И тогда командир моего артполка – он как раз был на КП – докладывает полковнику Щекину, что у него в полку есть некто Ивановский, командир орудия, и этот Ивановский владеет немецким языком не хуже любого немца. Он говорил истинную правду: немецкий был родным языком моего отца, и я говорил по-немецки как по-русски. Меня доставляют на КП, я вхожу, вытягиваюсь, как положено, докладываю командиру дивизии: такой-то по вашему приказанию прибыл. И он приказывает мне допросить немца, выяснить, откуда он и кто, из какой части, и кто перед нами, и кто справа, кто слева, и как фамилия командира – в общем, всю обстановку. По смущенному виду переводчицы и по тому, как ухмыляется немец, я оцениваю ситуацию и принимаю решение во что бы то ни стало его расколоть. Говорю ему: так, мол, и так, мне поручено вас допросить, предлагаю точно, обстоятельно и правдиво отвечать на мои вопросы. Итак, первый вопрос: фамилия, имя, звание, часть, должность?

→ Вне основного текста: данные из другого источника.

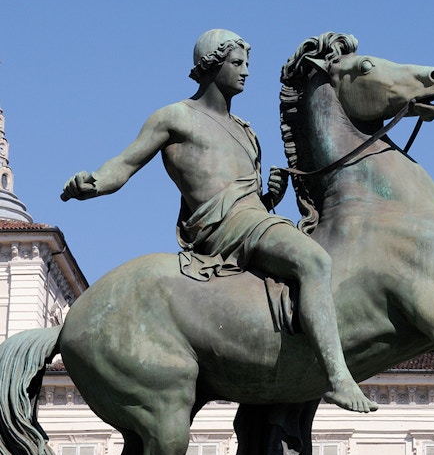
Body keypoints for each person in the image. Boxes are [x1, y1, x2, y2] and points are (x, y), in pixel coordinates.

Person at [61, 29, 377, 413]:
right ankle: (338, 379)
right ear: (212, 64)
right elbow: (124, 165)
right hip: (221, 227)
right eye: (237, 63)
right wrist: (92, 183)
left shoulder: (247, 132)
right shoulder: (175, 116)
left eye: (247, 64)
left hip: (252, 219)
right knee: (314, 261)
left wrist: (269, 197)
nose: (245, 72)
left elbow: (249, 199)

Он принимает меня за немца и спрашивает, немец ли я.
Я ему отвечаю:
– Вопросы здесь задаю я, а вы должны отвечать, и будьте добры отвечать без задержки.
Он кивает на переводчицу: на все, мол, вопросы уже ответил и добавить ему нечего.

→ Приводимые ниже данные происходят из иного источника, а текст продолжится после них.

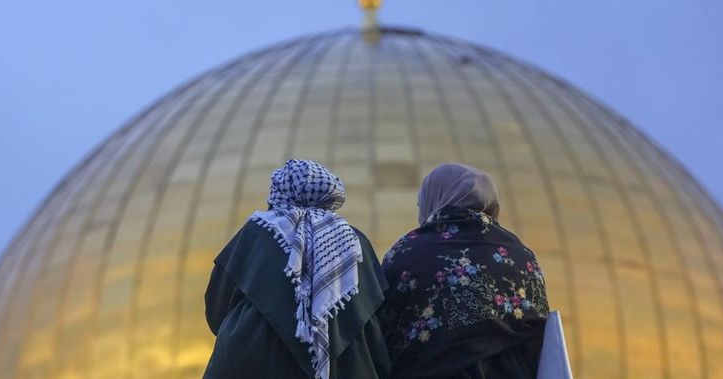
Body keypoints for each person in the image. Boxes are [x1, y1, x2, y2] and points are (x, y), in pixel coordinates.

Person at [203, 159, 390, 379]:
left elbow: (217, 305)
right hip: (346, 368)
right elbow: (380, 311)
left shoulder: (257, 232)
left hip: (251, 362)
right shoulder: (354, 242)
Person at [378, 163, 549, 378]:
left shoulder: (407, 252)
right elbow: (539, 335)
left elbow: (381, 331)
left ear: (433, 201)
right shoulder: (522, 259)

– Все, что вы говорили до моего прихода, меня не интересует, – возражаю я. – Будьте добры отвечать на мои вопросы.
Он высокомерно объявляет, что с предателями вообще отказывается разговаривать и больше не скажет ни слова.
Я по-русски спрашиваю у полковника Щекина, позволит ли он немцу встать.
– Пожалуйста, – отвечает полковник Щекин.
Я командую:
– Встать!
Он встает.
Я ему:
– В последний раз спрашиваю: будешь отвечать на мои вопросы?
Он корчит презрительную рожу и молчит.
Тогда… Извините, конечно, но война есть война, они с нами еще не так поступали… Я ему закатываю плюху, он летит в угол, и командир дивизии полковник Щекин мне говорит:
– Ты того, поаккуратнее…
– Товарищ полковник, – отвечаю, – все будет в полном порядке.